The nvidia-smi command returns a "No devices were found" error if you select NVIDIA Proprietary for the kernel module type during driver installation

Symptoms: On some instance types, if you select NVIDIA Proprietary for the kernel module type during driver installation, the nvidia-smi command returns a No devices were found error after the installation.

The other available kernel module type on this screen is MIT/GPL.
Cause: Not all GPU models are compatible with the NVIDIA Proprietary driver.
Recommended kernel module type configuration:
- For Blackwell architecture GPUs: You must use the open-source driver (select MIT/GPL).
- For Turing, Ampere, Ada Lovelace, and Hopper architecture GPUs: We recommend that you use the open-source driver (select MIT/GPL).
- For Maxwell, Pascal, and Volta architecture GPUs: You can only select NVIDIA Proprietary.

GPU monitoring

How do I view the resource usage (vCPU, network traffic, bandwidth, and disk) of a GPU-accelerated instance?

You can use one of the following methods to view monitoring data such as vCPU usage, memory, average system load, internal bandwidth, public bandwidth, network connections, disk usage and reads, GPU usage, GPU memory usage, and GPU power.

Product console
- ECS console: Provides vCPU usage, network traffic, disk I/O, and GPU metrics. View monitoring information in the ECS console.
- CloudMonitor console: Provides fine-grained infrastructure, OS, GPU, network, process, and disk monitoring. For more information, see Host monitoring.
Expenses and Costs center

On the View Usage Details page, filter by Time Period, Commodity Name, Billable Item, Billable Item, and Time Unit. Click Export CSV to export usage data. Billing details.

For example, to view the traffic usage of an ECS instance, select ECS - Pay-As-You-Go for Product name, Outbound traffic for Billable item, Public traffic for Metering specification (the specification name is ECS_FLOW), and Hour for Metering granularity.

Note
Usage details show raw resource consumption, which differs from billable usage in billing details. These results are for reference only and cannot be used for reconciliation.

Others

How do I install the cGPU service?

Install the cGPU service through the Docker runtime in ACK. This is the recommended method for both enterprise users and individual users who have completed identity verification.
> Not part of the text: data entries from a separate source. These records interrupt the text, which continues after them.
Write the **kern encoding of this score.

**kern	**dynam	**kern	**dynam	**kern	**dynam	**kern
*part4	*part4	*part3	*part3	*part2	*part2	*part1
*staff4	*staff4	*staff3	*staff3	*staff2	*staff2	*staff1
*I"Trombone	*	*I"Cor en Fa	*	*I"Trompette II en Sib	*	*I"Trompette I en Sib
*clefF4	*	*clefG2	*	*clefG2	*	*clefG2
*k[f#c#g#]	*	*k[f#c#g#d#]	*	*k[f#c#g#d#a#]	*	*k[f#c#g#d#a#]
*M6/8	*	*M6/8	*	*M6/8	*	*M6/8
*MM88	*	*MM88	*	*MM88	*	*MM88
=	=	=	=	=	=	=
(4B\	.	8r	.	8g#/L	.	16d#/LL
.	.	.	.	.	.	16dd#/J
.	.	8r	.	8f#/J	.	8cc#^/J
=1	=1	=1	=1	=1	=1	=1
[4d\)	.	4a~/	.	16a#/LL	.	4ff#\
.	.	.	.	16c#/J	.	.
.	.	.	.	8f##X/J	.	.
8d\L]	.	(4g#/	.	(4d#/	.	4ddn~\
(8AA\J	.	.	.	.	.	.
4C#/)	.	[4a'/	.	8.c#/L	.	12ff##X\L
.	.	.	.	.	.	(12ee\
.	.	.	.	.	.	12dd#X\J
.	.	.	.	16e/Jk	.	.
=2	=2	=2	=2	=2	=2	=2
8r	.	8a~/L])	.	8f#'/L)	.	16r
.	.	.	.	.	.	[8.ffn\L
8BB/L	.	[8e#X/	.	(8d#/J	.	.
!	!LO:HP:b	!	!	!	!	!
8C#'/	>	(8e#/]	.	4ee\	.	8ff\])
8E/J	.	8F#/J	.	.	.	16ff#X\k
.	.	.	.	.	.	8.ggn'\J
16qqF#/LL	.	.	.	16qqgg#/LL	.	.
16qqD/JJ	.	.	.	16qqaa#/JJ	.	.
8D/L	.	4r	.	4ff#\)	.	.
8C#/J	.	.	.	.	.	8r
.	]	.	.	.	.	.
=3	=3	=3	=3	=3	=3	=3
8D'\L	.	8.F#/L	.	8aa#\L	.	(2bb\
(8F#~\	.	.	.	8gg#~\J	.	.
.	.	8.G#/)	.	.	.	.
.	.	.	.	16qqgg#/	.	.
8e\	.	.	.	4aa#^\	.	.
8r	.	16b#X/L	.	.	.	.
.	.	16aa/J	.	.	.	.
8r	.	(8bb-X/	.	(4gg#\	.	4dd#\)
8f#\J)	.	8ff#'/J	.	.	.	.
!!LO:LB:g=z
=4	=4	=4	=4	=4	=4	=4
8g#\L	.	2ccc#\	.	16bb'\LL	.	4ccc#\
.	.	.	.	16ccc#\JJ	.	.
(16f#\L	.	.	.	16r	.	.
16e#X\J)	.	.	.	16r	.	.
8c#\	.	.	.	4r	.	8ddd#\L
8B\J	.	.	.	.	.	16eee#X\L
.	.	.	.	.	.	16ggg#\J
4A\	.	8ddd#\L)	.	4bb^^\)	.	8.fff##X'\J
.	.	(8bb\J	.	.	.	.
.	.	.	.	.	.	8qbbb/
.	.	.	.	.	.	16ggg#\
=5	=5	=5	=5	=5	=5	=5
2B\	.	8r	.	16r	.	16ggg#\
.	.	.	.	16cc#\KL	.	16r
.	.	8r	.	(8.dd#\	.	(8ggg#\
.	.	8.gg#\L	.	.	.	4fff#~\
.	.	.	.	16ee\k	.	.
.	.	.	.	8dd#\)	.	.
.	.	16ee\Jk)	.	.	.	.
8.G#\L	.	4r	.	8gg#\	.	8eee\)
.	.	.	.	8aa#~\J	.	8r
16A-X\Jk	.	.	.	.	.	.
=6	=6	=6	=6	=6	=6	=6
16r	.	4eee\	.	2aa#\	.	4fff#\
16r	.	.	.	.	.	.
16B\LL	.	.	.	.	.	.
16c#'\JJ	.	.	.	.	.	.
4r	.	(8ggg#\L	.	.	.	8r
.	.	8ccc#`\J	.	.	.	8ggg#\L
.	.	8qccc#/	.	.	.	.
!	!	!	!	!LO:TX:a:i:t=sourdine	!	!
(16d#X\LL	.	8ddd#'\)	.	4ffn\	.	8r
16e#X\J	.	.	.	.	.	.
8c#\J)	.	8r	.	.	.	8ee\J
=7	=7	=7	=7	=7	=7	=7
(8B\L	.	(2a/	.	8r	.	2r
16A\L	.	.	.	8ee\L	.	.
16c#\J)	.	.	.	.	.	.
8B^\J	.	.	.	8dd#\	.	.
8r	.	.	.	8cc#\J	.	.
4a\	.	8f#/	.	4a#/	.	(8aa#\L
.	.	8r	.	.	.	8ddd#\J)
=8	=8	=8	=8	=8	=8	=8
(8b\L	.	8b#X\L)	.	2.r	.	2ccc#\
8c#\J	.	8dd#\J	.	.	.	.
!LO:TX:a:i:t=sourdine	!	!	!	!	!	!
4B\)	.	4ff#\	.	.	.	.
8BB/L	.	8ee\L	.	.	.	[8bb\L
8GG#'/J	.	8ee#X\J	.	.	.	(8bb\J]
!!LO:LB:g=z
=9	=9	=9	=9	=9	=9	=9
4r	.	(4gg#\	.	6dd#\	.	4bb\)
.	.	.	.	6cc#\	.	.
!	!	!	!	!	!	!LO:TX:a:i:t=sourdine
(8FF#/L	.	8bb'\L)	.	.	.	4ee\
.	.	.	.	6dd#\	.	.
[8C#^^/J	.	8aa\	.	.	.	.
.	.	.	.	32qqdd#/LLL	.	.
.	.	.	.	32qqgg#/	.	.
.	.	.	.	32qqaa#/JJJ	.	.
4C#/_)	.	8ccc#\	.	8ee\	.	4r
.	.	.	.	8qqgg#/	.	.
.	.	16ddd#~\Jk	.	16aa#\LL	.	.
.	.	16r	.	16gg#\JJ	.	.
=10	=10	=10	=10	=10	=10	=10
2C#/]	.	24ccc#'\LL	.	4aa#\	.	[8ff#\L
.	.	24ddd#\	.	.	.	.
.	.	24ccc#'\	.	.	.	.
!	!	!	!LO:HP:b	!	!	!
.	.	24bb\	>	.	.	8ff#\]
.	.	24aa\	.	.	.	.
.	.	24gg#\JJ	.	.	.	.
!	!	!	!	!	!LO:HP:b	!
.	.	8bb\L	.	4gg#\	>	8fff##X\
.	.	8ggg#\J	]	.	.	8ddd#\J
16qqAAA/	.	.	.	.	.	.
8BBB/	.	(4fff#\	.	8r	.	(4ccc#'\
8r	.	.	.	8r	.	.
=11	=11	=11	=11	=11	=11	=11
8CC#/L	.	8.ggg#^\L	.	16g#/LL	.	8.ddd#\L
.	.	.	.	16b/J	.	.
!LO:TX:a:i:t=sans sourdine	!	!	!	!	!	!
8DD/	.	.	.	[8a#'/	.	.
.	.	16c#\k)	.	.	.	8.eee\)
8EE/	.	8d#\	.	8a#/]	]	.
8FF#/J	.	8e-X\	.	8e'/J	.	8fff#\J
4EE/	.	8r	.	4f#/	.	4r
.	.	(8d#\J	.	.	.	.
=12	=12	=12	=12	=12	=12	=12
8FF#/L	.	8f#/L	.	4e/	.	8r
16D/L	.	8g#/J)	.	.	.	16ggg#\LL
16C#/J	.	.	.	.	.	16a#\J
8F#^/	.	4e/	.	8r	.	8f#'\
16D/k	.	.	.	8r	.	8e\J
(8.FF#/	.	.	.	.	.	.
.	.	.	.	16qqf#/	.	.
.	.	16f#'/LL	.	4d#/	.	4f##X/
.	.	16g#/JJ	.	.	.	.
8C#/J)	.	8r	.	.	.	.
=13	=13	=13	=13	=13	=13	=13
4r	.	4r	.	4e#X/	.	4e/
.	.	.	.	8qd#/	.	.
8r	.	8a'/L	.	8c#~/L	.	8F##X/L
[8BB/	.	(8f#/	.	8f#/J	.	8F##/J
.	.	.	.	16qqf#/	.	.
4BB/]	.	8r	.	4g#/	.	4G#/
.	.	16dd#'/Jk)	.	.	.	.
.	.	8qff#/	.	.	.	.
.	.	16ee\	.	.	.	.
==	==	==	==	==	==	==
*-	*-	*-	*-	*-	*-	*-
Manage the shared GPU scheduling component.

The nvidia-smi -r command hangs after you install the cGPU service

Symptoms: When the cGPU service is loaded (verify with lsmod | grep cgpu), the nvidia-smi -r command hangs when resetting the GPU. An error also appears in the dmesg log.
```
[527717.881425] NVRM: Attempting to remove device 0000:08:00.0 with non-zero usage count!
```
Cause: The cGPU component is still using the GPU device. This blocks the hardware reset operation.
Solution:
1. Uninstall cGPU: Uninstall the cGPU component. After the uninstallation, the nvidia-smi -r command resumes and returns a result.
2. Restart the instance: If the issue persists after the uninstallation, restart the instance from the console. Running the reboot command inside the instance is not effective.
Important
Do not reset the GPU by running commands such as nvidia-smi -r, detaching the device, or reinstalling the driver when the cGPU service is loaded. Always uninstall the cGPU service first to prevent failures.